**Job 1**
In the Bob the Elf passage, how old are the children in the household?
**Job 2**
Reproduce the part of the Bob the Elf passage starting with "As they thought" and going on through "under his hat.".

**Selected passage**
Content starts
Bob would then build a case and methodically sip more eggnog while combing his hair under his red Santa hat. 
 
Don’t take the smirk on Bob the Elf’s face as a lack of focus. His diverted gaze is still adeptly surveying the activities at our house. Just this week, he’s been privy to a few affairs.
 
For example, there was the clear case of “Egg Collusion.”
 
Given children are always colluding, Bob the Elf would be right in his element in our household. Just recently, their grandparents were visiting and as a nice gesture, the kids wanted to make them breakfast before they left to catch their flight. Knowing they might get resistance, the kids merely indicated they wanted to make eggs in the very early hours of the morning, a bit of a stretch for a school day.  We have a 10-, 9-, 7-, and 2-year-old, so cooking eggs is a matter of national security as it is possible they could torch the entire state of Connecticut while making eggs benedict. 
 
As they thought might be the case, I said no. This set off a chain reaction. My son whispered in the ear of his grandmother to leverage seniority over me. His two oldest sisters caucused then re-framed the original request (to no avail) which led them to do an “end around” and ask their mother.
 
My wife did point out that they had already left behind a disaster from cooking eggs the night before. Once confronted with the evidence of that mess, our son then came clean to my wife, letting her know that I said “no.”. It is a good thing he has a conscience, but unfortunately for him, he was pure putty in the hands of Bob the Elf who dutifully reported in to the boss. The entire exchange between the kids was also captured on audio from the wire-tapping system located under his hat. 
 
That’s why parents need to pay Bob the Elf whatever hourly rate he requests. Since he usually just wants new tights, health insurance (for off-leash pet attacks), and in-house transportation expenses covered, he is worth every penny.
Content ends
**Data provided**
Content starts
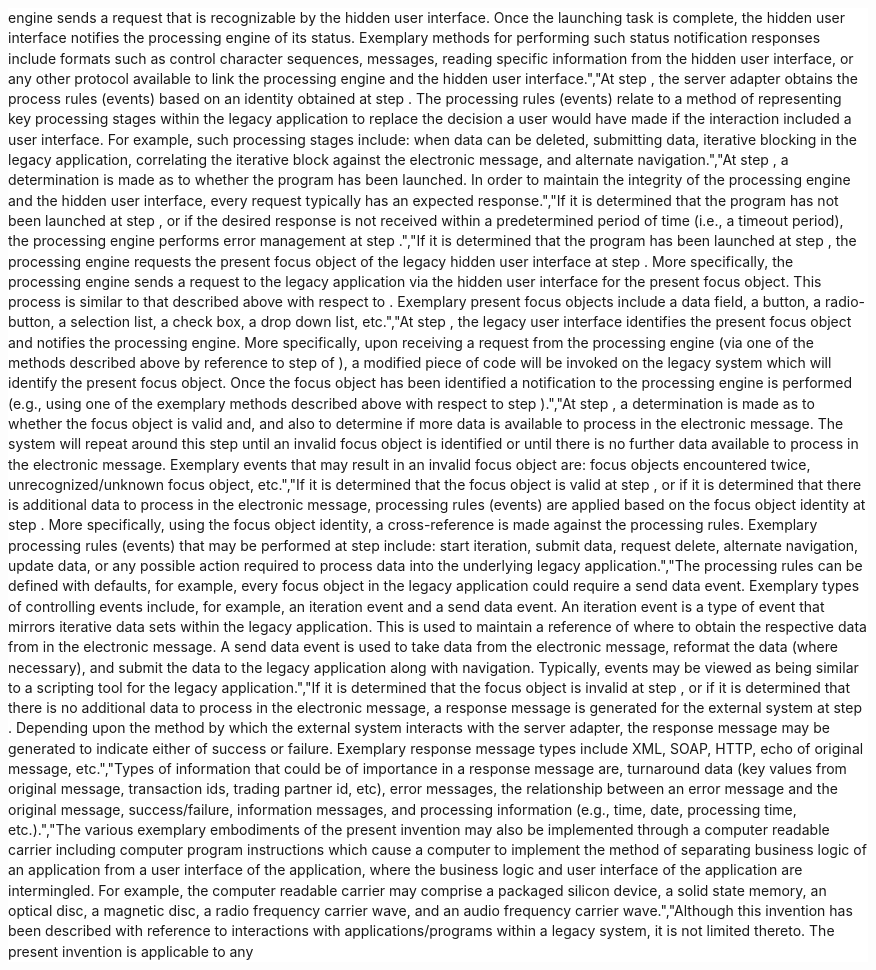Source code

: engine sends a request that is recognizable by the hidden user interface. Once the launching task is complete, the hidden user interface notifies the processing engine of its status. Exemplary methods for performing such status notification responses include formats such as control character sequences, messages, reading specific information from the hidden user interface, or any other protocol available to link the processing engine and the hidden user interface.","At step , the server adapter obtains the process rules (events) based on an identity obtained at step . The processing rules (events) relate to a method of representing key processing stages within the legacy application to replace the decision a user would have made if the interaction included a user interface. For example, such processing stages include: when data can be deleted, submitting data, iterative blocking in the legacy application, correlating the iterative block against the electronic message, and alternate navigation.","At step , a determination is made as to whether the program has been launched. In order to maintain the integrity of the processing engine and the hidden user interface, every request typically has an expected response.","If it is determined that the program has not been launched at step , or if the desired response is not received within a predetermined period of time (i.e., a timeout period), the processing engine performs error management at step .","If it is determined that the program has been launched at step , the processing engine requests the present focus object of the legacy hidden user interface at step . More specifically, the processing engine sends a request to the legacy application via the hidden user interface for the present focus object. This process is similar to that described above with respect to . Exemplary present focus objects include a data field, a button, a radio-button, a selection list, a check box, a drop down list, etc.","At step , the legacy user interface identifies the present focus object and notifies the processing engine. More specifically, upon receiving a request from the processing engine (via one of the methods described above by reference to step  of ), a modified piece of code will be invoked on the legacy system which will identify the present focus object. Once the focus object has been identified a notification to the processing engine is performed (e.g., using one of the exemplary methods described above with respect to step ).","At step , a determination is made as to whether the focus object is valid and, and also to determine if more data is available to process in the electronic message. The system will repeat around this step until an invalid focus object is identified or until there is no further data available to process in the electronic message. Exemplary events that may result in an invalid focus object are: focus objects encountered twice, unrecognized\/unknown focus object, etc.","If it is determined that the focus object is valid at step , or if it is determined that there is additional data to process in the electronic message, processing rules (events) are applied based on the focus object identity at step . More specifically, using the focus object identity, a cross-reference is made against the processing rules. Exemplary processing rules (events) that may be performed at step  include: start iteration, submit data, request delete, alternate navigation, update data, or any possible action required to process data into the underlying legacy application.","The processing rules can be defined with defaults, for example, every focus object in the legacy application could require a send data event. Exemplary types of controlling events include, for example, an iteration event and a send data event. An iteration event is a type of event that mirrors iterative data sets within the legacy application. This is used to maintain a reference of where to obtain the respective data from in the electronic message. A send data event is used to take data from the electronic message, reformat the data (where necessary), and submit the data to the legacy application along with navigation. Typically, events may be viewed as being similar to a scripting tool for the legacy application.","If it is determined that the focus object is invalid at step , or if it is determined that there is no additional data to process in the electronic message, a response message is generated for the external system at step . Depending upon the method by which the external system interacts with the server adapter, the response message may be generated to indicate either of success or failure. Exemplary response message types include XML, SOAP, HTTP, echo of original message, etc.","Types of information that could be of importance in a response message are, turnaround data (key values from original message, transaction ids, trading partner id, etc), error messages, the relationship between an error message and the original message, success\/failure, information messages, and processing information (e.g., time, date, processing time, etc.).","The various exemplary embodiments of the present invention may also be implemented through a computer readable carrier including computer program instructions which cause a computer to implement the method of separating business logic of an application from a user interface of the application, where the business logic and user interface of the application are intermingled. For example, the computer readable carrier may comprise a packaged silicon device, a solid state memory, an optical disc, a magnetic disc, a radio frequency carrier wave, and an audio frequency carrier wave.","Although this invention has been described with reference to interactions with applications\/programs within a legacy system, it is not limited thereto. The present invention is applicable to any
Content ends
**Result 1**
They are 10, 9, 7, and 2 years old.

**Result 2**
As they thought might be the case, I said no. This set off a chain reaction. My son whispered in the ear of his grandmother to leverage seniority over me. His two oldest sisters caucused then re-framed the original request (to no avail) which led them to do an “end around” and ask their mother.
 
My wife did point out that they had already left behind a disaster from cooking eggs the night before. Once confronted with the evidence of that mess, our son then came clean to my wife, letting her know that I said “no.”. It is a good thing he has a conscience, but unfortunately for him, he was pure putty in the hands of Bob the Elf who dutifully reported in to the boss. The entire exchange between the kids was also captured on audio from the wire-tapping system located under his hat.